🤖 AI Summary
Existing salient object detection (SOD) and camouflaged object detection (COD) models suffer from task fragmentation and mutually exclusive dataset annotations (i.e., either salient or camouflaged only), rendering them inadequate for real-world scenarios where both object types may coexist, appear independently, or be absent simultaneously. To address this, we propose the first unified framework for joint SOD and COD. We introduce USCOD—the first unconstrained, jointly annotated benchmark—and CS12K, a large-scale dataset encompassing diverse co-occurrence patterns. We design USCNet, an attribute-decoupled network incorporating an Adaptive Pyramid Guidance (APG) module to explicitly model inter-task relationships. Furthermore, we propose the Confusion-Sensitive Camouflage Score (CSCS), a novel evaluation metric quantifying task ambiguity. Our method achieves state-of-the-art performance on USCOD, and CSCS analysis confirms its effectiveness in mitigating task confusion. Code and datasets will be publicly released.
📝 Abstract
Visual Salient Object Detection (SOD) and Camouflaged Object Detection (COD) are two interrelated yet distinct tasks. Both tasks model the human visual system's ability to perceive the presence of objects. The traditional SOD datasets and methods are designed for scenes where only salient objects are present, similarly, COD datasets and methods are designed for scenes where only camouflaged objects are present.
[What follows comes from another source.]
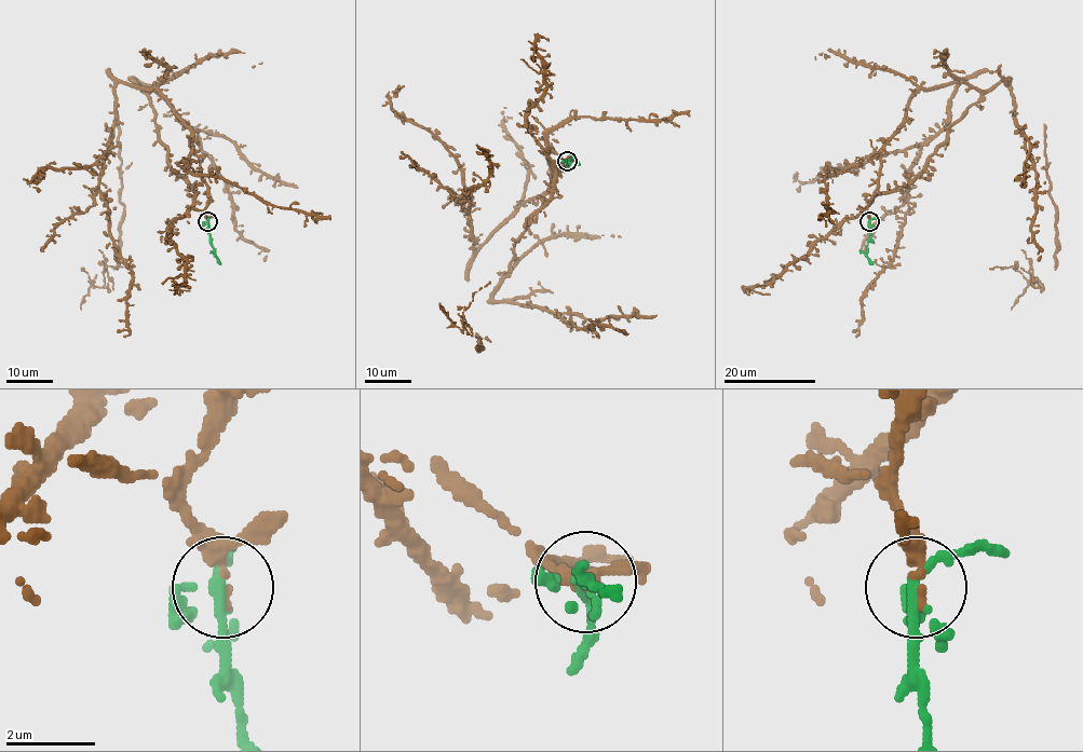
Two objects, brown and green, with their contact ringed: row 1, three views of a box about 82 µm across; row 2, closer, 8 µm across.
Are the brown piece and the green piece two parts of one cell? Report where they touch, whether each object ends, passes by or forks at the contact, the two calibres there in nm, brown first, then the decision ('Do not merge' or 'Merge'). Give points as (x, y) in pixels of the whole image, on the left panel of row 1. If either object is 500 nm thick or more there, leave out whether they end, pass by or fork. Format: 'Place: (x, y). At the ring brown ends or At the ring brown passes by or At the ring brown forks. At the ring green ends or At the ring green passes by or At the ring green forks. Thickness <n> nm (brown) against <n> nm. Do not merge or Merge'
Place: (207, 221). At the ring brown passes by. At the ring green forks. Thickness 200 nm (brown) against 220 nm. Merge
However, scenes where both salient and camouflaged objects coexist, or where neither is present, are not considered. This simplifies the existing research on SOD and COD. In this paper, to explore a more generalized approach to SOD and COD, we introduce a benchmark called Unconstrained Salient and Camouflaged Object Detection (USCOD), which supports the simultaneous detection of salient and camouflaged objects in unconstrained scenes, regardless of their presence. Towards this, we construct a large-scale dataset, CS12K, that encompasses a variety of scenes, including four distinct types: only salient objects, only camouflaged objects, both, and neither. In our benchmark experiments, we identify a major challenge in USCOD: distinguishing between salient and camouflaged objects within the same scene. To address this challenge, we propose USCNet, a baseline model for USCOD that decouples the learning of attribute distinction from mask reconstruction. The model incorporates an APG module, which learns both sample-generic and sample-specific features to enhance the attribute differentiation between salient and camouflaged objects. Furthermore, to evaluate models' ability to distinguish between salient and camouflaged objects, we design a metric called Camouflage-Saliency Confusion Score (CSCS). The proposed method achieves state-of-the-art performance on the newly introduced USCOD task. The code and dataset will be publicly available.